Le coronavirus semble faire oublier que Macky Sall est officiellement en fin de règne, au point que l’on en ignore que l’affaire Akilee est reliée à la guerre de succession, tout comme les attaques pré-covidiennes, géométriquement centrées sur Amadou Ba et Mimi Touré. Les faucons, qui se créent des fantômes pour avoir peur, dans leur paranoïa sécuritaire, tentent de liquider tout élément gênant, quitte à inventer de faux-adversaires.
Durant son premier mandat, celui qui s’était « octroyé » un septennat, par voie de référendaire et au prix d’un revirement spectaculaire, réussit, directement ou indirectement, à écarter de la course bon nombre de ses concurrents, tels Karim Wade et Khalifa Sall, qui donnent désormais l’impression d’appartenir au musée politique. Pendant tout ce temps, l’économie sénégalaise, frappée d’un accès d’endettement chronique profitable aux entreprises étrangères, subit les facteurs aggravants de cette volonté de réélection, qui fit qu’on privilégia le parti à la patrie. Idrissa Seck, qui ramassa les marrons du châtaignier en retrouvant sa place de deuxième obtenue à la présidentielle de 2007, mais devant l’impossibilité où il se trouve de diriger la famille libérale, est obligé de marchander avec Macky Sall, qui peut lui accorder le statut de chef de file de l’opposition que convoite le Parti démocratique sénégalais. Le titre, à titre symbolique, peut relancer la carrière du leader de Rewmi pour, à l’horizon 2024, rééditer le coup de Wade en 2000 : d’abord en créant les conditions d’un scrutin transparent, comme le pape du Sopi qui bénéficia de cette aubaine après avoir intégré le gouvernement de Abdou Diouf ; mais surtout, se poser en « candidat unique » d’une bonne partie de l’opposition.

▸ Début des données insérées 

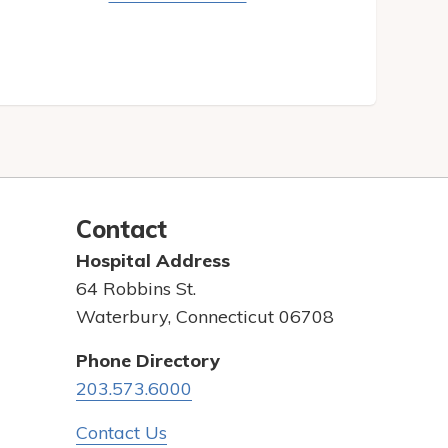
Contact
Hospital Address
64 Robbins St.
Waterbury, Connecticut 06708
Phone Directory
203.573.6000
Contact Us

Or, le Pds n’a pas dit son dernier mot et le silence grandissant des Wade post-retrouvailles de Massalikoul Jinaan, est là pour démontrer que les négociations en messe basse jouissent de la couverture d’une marée haute pandémique. Les députés libéraux ont été les premiers à apporter leur soutien au chef de l’Etat. Sauf que l’Histoire a démontré que Abdoulaye Wade, qui sait conduire ses adversaires à l’usure par des k.o mortels, a toujours remporté des batailles électorales au moment où on le croit définitivement vaincu. Khalifa Sall : peut-il survivre à une mort du Ps ? Rien ne le prouve !

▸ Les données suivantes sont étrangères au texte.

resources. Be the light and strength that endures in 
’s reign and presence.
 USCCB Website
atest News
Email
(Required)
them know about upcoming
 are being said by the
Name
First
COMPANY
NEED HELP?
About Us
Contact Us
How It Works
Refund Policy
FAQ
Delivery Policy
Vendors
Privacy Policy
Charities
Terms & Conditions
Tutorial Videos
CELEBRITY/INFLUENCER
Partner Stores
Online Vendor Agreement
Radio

En fait, nous sommes en plein dans un monolithisme d’Etat de type senghorien, sur fond de rumeurs persistantes mettant en perspective la formation d’un gouvernement de majorité présidentielle élargie, où rares sont les voix discordantes à se prononcer sur la volonté de Macky Sall d’accorder l’honorariat aux anciens présidents du Conseil économique et social (environnemental). La même loi de l’omerta régit le débat sur la fin du Cfa qui sonne le début d’une recolonisation de l’économie sénégalaise à l’instigation de la France.
L’opposition, en temps de Plan Sénégal Emergent, est finalement incarnée par des partis émergents, comme ceux de Abdoul Mbaye, de Ousmane Sonko ou encore de Thierno Alassane Sall, dont le cumul des voix à la présidentielle de 2019 ferait 16%. Leur mode opératoire a porté Macron au pouvoir, mais autres lieux, autres vérités, ici le vote est plus affectif qu’objectif. De plus, en appuyant trop sur le bouton du radicalisme, le leader de Pastef risque de vivre le syndrome Talla Sylla. Le charmant Sonko gagnerait à faire étalage de qualités d’homme d’Etat policé pour rassurer l’électorat le plus âgé d’Afrique francophone. C’était la recette-miracle de Macky contre Wade.
« Nouvel ordre politique » : c’est le nom de code que nous donnerions à cette entente secrète entre le leader de l’Apr et de grandes figures de l’opposition.
Un désordre peut, comme par un effet de boomerang, sortir de cet ordre, si Macky Sall se présente pour un 3e mandat, ainsi que l’annoncent les pronostics des Augures. Les sorties de Mbaye Ndiaye et de Abdallah Dionne sont pourtant des codes d’alerte. Malheureusement, le consensus issu du coronavirus a aussi ses effets secondaires.